# What this task involves:
Below are records to transcribe exactly, without their pictures.

(Saved entries)
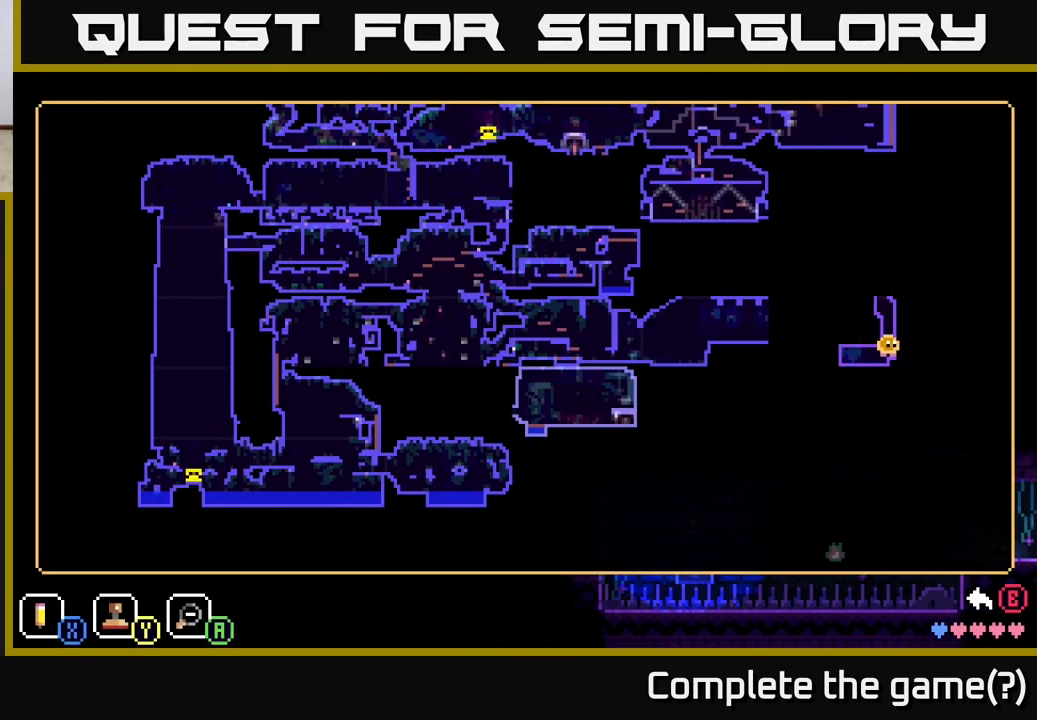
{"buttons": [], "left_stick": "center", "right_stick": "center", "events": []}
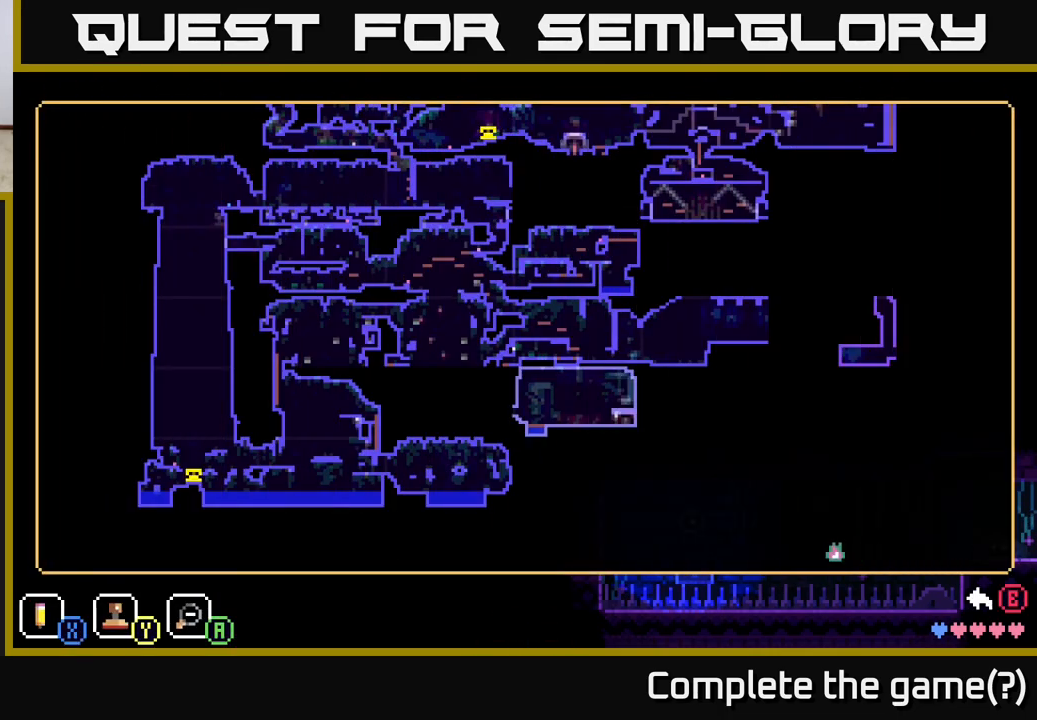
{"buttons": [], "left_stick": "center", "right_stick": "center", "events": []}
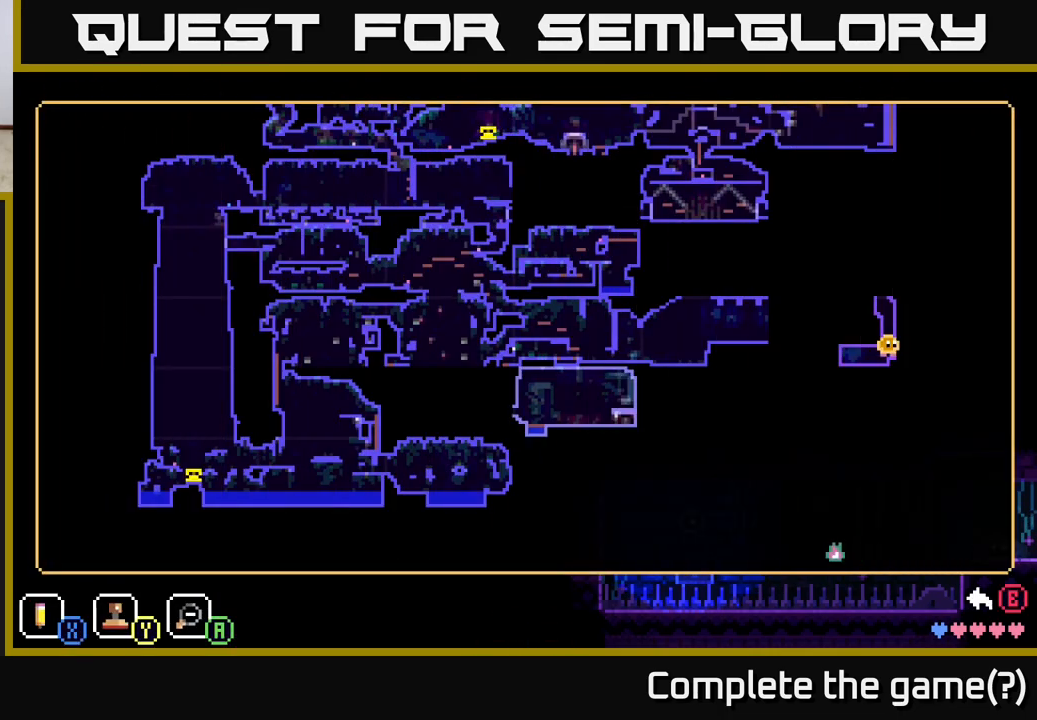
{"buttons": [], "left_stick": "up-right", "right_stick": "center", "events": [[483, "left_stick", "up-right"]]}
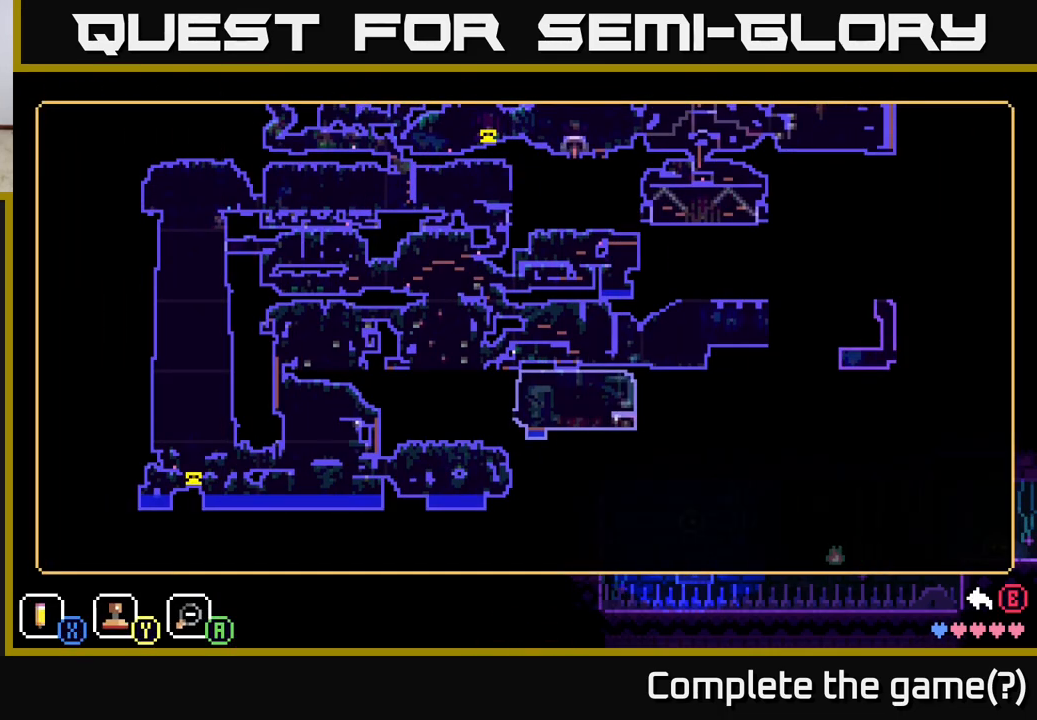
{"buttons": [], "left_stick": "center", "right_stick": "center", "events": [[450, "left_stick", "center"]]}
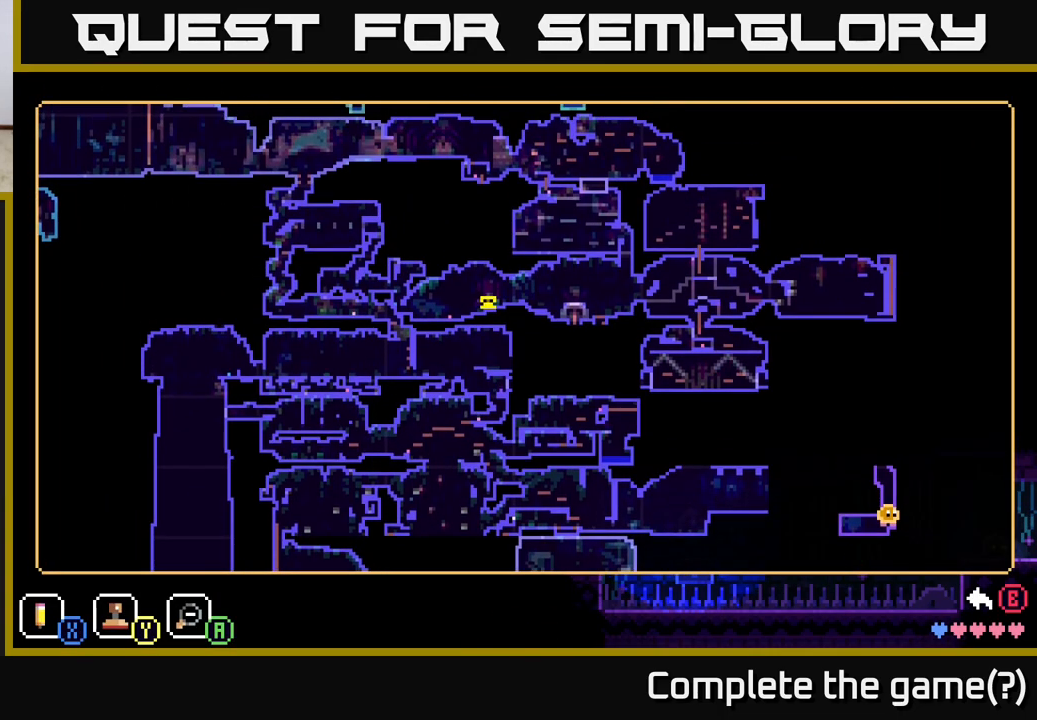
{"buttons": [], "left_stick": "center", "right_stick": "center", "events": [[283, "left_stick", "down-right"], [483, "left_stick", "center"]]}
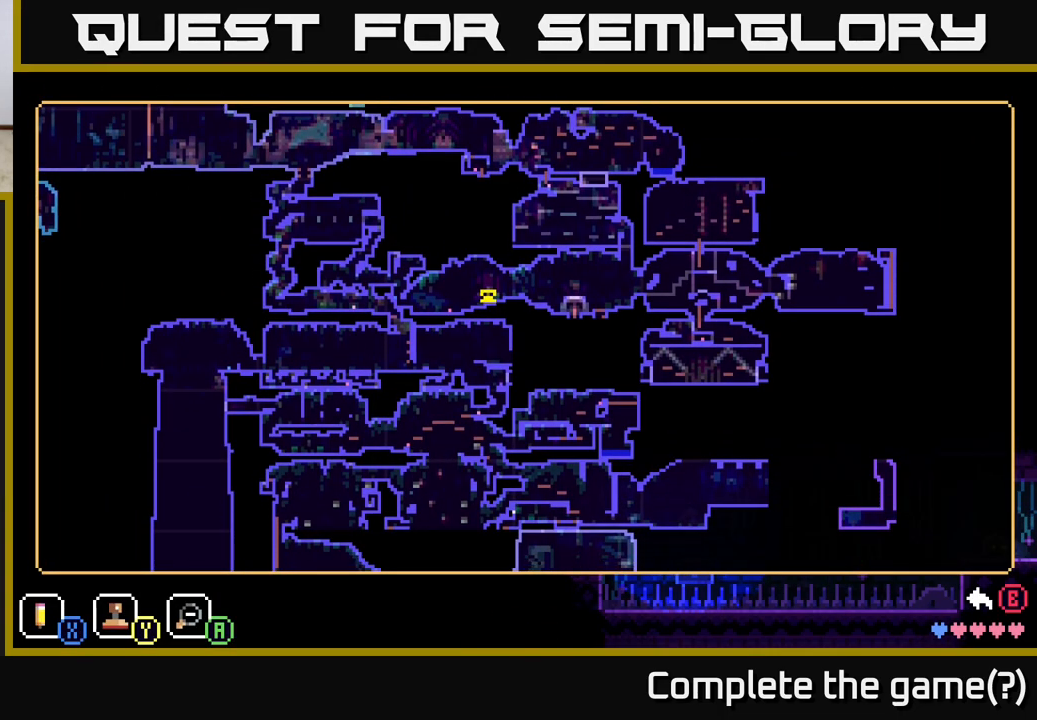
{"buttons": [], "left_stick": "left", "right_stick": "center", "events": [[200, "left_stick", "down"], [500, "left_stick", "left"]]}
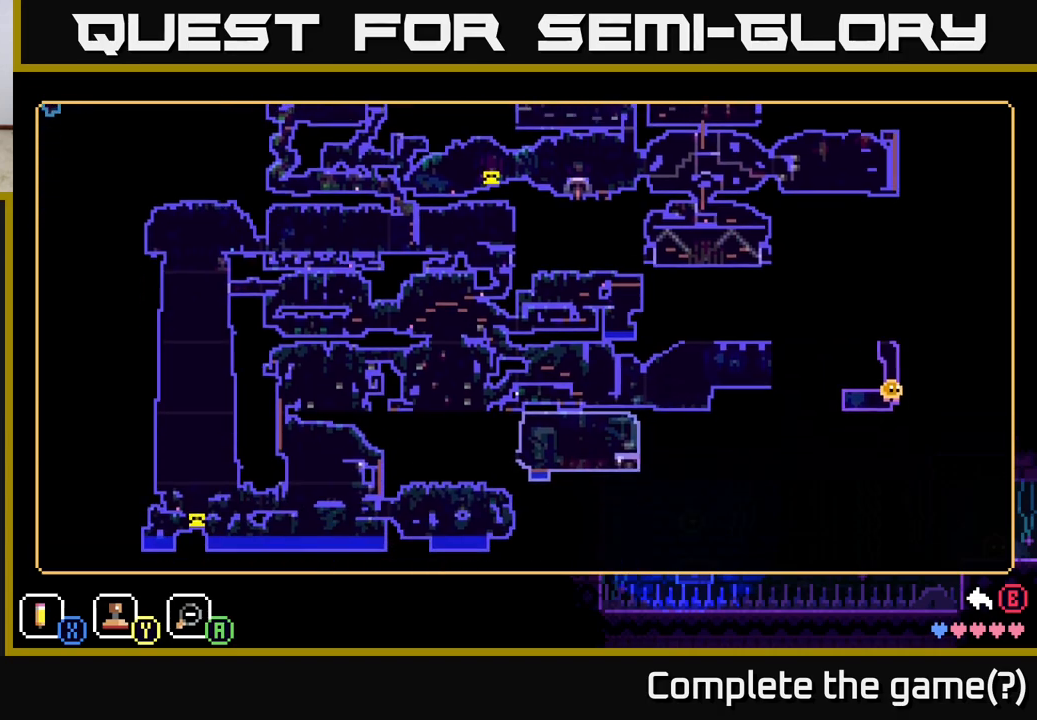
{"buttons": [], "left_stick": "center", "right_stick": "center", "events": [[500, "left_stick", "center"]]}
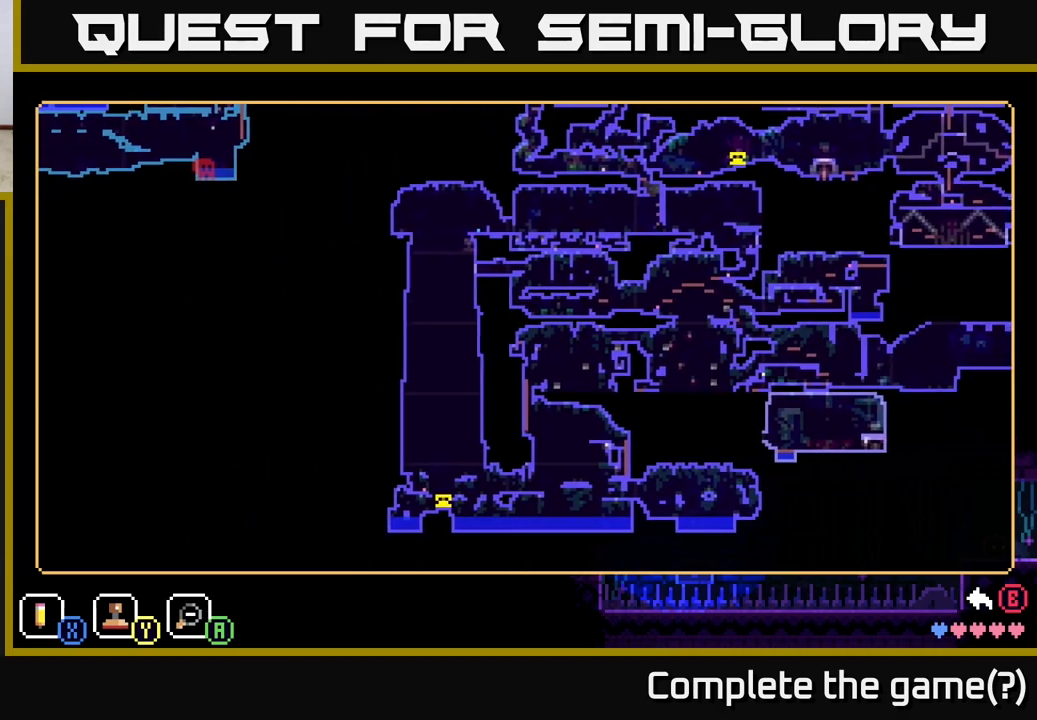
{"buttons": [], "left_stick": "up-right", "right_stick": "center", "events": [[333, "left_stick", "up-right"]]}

# Response:
{"buttons": [], "left_stick": "center", "right_stick": "center", "events": []}
{"buttons": [], "left_stick": "center", "right_stick": "center", "events": []}
{"buttons": [], "left_stick": "up-right", "right_stick": "center", "events": [[483, "left_stick", "up-right"]]}
{"buttons": [], "left_stick": "center", "right_stick": "center", "events": [[450, "left_stick", "center"]]}
{"buttons": [], "left_stick": "center", "right_stick": "center", "events": [[283, "left_stick", "down-right"], [483, "left_stick", "center"]]}
{"buttons": [], "left_stick": "left", "right_stick": "center", "events": [[200, "left_stick", "down"], [500, "left_stick", "left"]]}
{"buttons": [], "left_stick": "center", "right_stick": "center", "events": [[500, "left_stick", "center"]]}
{"buttons": [], "left_stick": "up-right", "right_stick": "center", "events": [[333, "left_stick", "up-right"]]}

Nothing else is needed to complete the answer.